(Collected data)
##########
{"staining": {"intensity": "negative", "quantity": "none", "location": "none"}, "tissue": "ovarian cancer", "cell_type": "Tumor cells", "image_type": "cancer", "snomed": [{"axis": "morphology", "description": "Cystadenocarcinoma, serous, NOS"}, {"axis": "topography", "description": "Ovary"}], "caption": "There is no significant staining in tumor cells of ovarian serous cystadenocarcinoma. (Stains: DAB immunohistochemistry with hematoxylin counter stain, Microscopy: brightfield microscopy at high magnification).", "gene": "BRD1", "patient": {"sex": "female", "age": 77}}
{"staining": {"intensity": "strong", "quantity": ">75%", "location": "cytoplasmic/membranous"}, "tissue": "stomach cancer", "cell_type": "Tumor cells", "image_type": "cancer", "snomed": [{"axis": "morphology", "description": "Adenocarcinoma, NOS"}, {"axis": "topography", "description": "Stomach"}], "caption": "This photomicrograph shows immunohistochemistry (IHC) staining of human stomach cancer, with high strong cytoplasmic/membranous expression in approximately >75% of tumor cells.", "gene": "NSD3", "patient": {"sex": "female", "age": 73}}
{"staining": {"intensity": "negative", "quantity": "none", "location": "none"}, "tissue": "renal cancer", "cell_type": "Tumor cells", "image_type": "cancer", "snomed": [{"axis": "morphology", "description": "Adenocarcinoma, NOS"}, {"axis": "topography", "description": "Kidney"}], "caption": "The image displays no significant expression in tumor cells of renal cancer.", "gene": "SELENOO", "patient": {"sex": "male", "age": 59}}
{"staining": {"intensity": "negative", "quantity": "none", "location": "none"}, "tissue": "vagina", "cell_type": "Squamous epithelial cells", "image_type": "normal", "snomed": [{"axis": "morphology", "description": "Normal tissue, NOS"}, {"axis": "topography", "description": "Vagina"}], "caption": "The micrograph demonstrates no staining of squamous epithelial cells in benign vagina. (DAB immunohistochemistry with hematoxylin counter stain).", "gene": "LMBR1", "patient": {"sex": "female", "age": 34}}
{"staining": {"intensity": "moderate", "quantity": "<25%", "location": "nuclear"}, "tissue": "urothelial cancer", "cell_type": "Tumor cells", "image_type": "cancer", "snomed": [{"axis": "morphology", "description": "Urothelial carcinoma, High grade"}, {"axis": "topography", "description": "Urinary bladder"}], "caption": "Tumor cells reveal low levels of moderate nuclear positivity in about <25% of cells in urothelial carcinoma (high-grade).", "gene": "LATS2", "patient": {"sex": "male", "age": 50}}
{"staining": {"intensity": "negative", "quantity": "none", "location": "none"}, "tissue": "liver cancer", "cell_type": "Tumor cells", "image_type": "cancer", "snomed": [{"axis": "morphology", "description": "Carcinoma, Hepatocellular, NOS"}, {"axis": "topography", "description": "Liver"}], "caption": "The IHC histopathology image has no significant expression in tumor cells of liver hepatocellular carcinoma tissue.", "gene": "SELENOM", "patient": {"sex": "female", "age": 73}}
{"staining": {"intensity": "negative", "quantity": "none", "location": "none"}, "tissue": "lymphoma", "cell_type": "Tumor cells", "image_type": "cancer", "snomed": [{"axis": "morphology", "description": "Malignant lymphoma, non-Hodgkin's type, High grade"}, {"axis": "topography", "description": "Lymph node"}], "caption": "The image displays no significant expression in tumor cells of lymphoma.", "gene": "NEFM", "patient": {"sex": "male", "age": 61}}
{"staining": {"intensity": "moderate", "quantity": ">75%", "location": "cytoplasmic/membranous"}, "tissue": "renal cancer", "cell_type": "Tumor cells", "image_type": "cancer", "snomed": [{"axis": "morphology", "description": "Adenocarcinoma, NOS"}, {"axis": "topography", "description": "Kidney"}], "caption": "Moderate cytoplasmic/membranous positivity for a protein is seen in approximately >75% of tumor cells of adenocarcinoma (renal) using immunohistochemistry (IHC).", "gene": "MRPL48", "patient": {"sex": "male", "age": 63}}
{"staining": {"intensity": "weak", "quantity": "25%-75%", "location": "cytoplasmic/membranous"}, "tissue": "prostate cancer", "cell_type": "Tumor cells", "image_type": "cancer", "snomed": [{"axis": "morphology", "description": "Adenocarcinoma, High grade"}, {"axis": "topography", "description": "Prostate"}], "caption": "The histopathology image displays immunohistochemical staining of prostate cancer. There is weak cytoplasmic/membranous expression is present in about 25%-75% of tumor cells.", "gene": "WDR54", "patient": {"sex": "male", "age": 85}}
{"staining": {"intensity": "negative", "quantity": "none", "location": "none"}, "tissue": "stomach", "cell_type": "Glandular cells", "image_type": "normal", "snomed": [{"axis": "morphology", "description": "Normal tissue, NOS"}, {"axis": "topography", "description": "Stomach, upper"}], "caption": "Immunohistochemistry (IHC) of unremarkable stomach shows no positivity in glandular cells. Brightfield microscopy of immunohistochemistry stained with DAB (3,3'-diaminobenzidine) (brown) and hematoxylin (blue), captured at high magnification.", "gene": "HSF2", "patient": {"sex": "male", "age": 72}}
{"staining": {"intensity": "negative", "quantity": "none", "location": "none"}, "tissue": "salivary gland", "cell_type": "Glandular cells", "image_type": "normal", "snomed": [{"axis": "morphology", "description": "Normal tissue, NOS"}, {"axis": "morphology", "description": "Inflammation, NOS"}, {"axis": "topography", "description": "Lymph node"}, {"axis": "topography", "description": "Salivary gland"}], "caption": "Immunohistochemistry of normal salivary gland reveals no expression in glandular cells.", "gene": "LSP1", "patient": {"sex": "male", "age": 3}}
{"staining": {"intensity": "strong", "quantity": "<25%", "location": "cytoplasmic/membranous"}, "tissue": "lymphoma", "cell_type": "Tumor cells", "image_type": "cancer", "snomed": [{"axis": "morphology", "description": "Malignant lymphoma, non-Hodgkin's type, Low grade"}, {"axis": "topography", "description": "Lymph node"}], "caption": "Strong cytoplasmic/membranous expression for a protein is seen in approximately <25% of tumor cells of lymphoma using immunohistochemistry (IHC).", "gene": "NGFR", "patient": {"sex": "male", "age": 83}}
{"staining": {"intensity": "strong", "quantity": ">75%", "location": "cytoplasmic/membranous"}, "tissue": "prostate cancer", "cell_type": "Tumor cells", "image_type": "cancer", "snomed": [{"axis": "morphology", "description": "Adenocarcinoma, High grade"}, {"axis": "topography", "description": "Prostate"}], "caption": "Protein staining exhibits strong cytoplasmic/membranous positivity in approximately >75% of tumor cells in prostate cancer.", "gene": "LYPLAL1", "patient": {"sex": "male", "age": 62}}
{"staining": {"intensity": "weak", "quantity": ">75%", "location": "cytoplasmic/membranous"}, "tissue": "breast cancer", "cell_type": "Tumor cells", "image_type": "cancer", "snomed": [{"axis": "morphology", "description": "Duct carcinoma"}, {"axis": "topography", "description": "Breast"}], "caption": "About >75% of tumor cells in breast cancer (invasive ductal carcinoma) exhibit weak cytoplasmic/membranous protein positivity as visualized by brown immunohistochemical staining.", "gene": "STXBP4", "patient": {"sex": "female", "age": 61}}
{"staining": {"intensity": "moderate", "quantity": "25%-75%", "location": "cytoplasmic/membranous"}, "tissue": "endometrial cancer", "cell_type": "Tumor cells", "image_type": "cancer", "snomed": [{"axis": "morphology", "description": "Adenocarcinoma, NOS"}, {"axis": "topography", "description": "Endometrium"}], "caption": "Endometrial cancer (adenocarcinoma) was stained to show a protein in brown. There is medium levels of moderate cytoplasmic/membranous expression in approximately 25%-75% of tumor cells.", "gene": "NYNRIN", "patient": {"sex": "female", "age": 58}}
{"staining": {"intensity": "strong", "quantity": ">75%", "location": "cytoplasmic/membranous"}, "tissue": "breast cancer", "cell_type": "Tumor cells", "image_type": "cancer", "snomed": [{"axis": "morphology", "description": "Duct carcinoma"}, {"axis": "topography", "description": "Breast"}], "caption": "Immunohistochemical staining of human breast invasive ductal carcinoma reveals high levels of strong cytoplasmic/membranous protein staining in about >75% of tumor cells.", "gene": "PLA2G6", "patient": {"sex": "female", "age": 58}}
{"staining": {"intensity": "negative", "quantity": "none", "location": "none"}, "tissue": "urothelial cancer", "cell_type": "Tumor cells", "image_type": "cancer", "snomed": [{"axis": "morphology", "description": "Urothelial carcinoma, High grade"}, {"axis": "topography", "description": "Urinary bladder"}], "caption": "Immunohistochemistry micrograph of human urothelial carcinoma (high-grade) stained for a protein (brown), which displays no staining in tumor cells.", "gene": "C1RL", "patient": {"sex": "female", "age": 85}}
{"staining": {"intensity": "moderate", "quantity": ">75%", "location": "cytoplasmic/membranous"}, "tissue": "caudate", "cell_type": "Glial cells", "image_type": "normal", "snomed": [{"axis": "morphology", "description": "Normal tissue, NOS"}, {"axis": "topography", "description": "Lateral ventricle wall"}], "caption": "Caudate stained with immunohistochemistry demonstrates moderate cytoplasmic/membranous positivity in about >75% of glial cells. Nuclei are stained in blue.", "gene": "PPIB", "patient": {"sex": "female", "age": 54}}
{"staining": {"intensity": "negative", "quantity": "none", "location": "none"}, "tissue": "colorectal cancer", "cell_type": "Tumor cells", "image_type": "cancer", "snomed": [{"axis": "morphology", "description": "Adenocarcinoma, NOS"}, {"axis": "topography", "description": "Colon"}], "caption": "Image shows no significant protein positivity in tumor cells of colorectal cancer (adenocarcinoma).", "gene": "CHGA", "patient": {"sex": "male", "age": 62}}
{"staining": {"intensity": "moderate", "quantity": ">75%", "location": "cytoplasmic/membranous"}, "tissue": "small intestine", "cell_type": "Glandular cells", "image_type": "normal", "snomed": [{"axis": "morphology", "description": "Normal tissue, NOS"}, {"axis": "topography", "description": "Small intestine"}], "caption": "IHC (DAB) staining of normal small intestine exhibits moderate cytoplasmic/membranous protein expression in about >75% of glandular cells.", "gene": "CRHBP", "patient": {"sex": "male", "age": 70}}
##########
TASK DIRECTIONS.
Take exactly the lines from the one containing "(IHC) of unremarkable" through the one containing "non-Hodgkin's type, Low" in the data above, and output them with nothing added.

TASK SOLUTION.
{"staining": {"intensity": "negative", "quantity": "none", "location": "none"}, "tissue": "stomach", "cell_type": "Glandular cells", "image_type": "normal", "snomed": [{"axis": "morphology", "description": "Normal tissue, NOS"}, {"axis": "topography", "description": "Stomach, upper"}], "caption": "Immunohistochemistry (IHC) of unremarkable stomach shows no positivity in glandular cells. Brightfield microscopy of immunohistochemistry stained with DAB (3,3'-diaminobenzidine) (brown) and hematoxylin (blue), captured at high magnification.", "gene": "HSF2", "patient": {"sex": "male", "age": 72}}
{"staining": {"intensity": "negative", "quantity": "none", "location": "none"}, "tissue": "salivary gland", "cell_type": "Glandular cells", "image_type": "normal", "snomed": [{"axis": "morphology", "description": "Normal tissue, NOS"}, {"axis": "morphology", "description": "Inflammation, NOS"}, {"axis": "topography", "description": "Lymph node"}, {"axis": "topography", "description": "Salivary gland"}], "caption": "Immunohistochemistry of normal salivary gland reveals no expression in glandular cells.", "gene": "LSP1", "patient": {"sex": "male", "age": 3}}
{"staining": {"intensity": "strong", "quantity": "<25%", "location": "cytoplasmic/membranous"}, "tissue": "lymphoma", "cell_type": "Tumor cells", "image_type": "cancer", "snomed": [{"axis": "morphology", "description": "Malignant lymphoma, non-Hodgkin's type, Low grade"}, {"axis": "topography", "description": "Lymph node"}], "caption": "Strong cytoplasmic/membranous expression for a protein is seen in approximately <25% of tumor cells of lymphoma using immunohistochemistry (IHC).", "gene": "NGFR", "patient": {"sex": "male", "age": 83}}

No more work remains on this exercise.